• [Aim of the exercise]
The lines from the top of the data down to the line with "(semi-automatic segmentation, software-assisted" should be repeated exactly, both ends included.

Dataset entries:

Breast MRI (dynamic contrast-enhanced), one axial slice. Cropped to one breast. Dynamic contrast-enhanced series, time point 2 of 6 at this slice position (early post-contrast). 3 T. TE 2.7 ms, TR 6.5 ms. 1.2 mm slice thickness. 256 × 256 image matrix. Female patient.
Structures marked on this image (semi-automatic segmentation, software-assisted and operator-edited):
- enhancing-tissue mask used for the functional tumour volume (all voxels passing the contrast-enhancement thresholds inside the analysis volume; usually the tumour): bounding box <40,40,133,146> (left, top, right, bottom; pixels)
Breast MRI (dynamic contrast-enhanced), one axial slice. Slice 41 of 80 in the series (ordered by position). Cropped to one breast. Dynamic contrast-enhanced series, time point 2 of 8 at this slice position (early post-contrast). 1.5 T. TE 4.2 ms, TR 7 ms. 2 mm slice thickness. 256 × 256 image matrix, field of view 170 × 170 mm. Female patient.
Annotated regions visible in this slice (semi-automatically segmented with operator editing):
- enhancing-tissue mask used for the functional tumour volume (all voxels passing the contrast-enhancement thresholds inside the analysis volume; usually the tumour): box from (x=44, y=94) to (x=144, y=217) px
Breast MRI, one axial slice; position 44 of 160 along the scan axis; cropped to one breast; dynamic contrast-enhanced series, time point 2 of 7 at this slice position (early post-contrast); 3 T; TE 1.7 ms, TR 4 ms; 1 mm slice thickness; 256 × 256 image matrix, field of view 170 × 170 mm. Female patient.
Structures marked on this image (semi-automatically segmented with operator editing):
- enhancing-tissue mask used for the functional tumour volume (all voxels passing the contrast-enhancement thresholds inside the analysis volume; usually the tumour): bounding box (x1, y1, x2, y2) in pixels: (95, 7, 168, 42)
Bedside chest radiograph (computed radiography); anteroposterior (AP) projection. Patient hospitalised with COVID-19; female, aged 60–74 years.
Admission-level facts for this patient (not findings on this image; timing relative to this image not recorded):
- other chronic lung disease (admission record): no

• [The answer]
Breast MRI (dynamic contrast-enhanced), one axial slice. Cropped to one breast. Dynamic contrast-enhanced series, time point 2 of 6 at this slice position (early post-contrast). 3 T. TE 2.7 ms, TR 6.5 ms. 1.2 mm slice thickness. 256 × 256 image matrix. Female patient.
Structures marked on this image (semi-automatic segmentation, software-assisted and operator-edited):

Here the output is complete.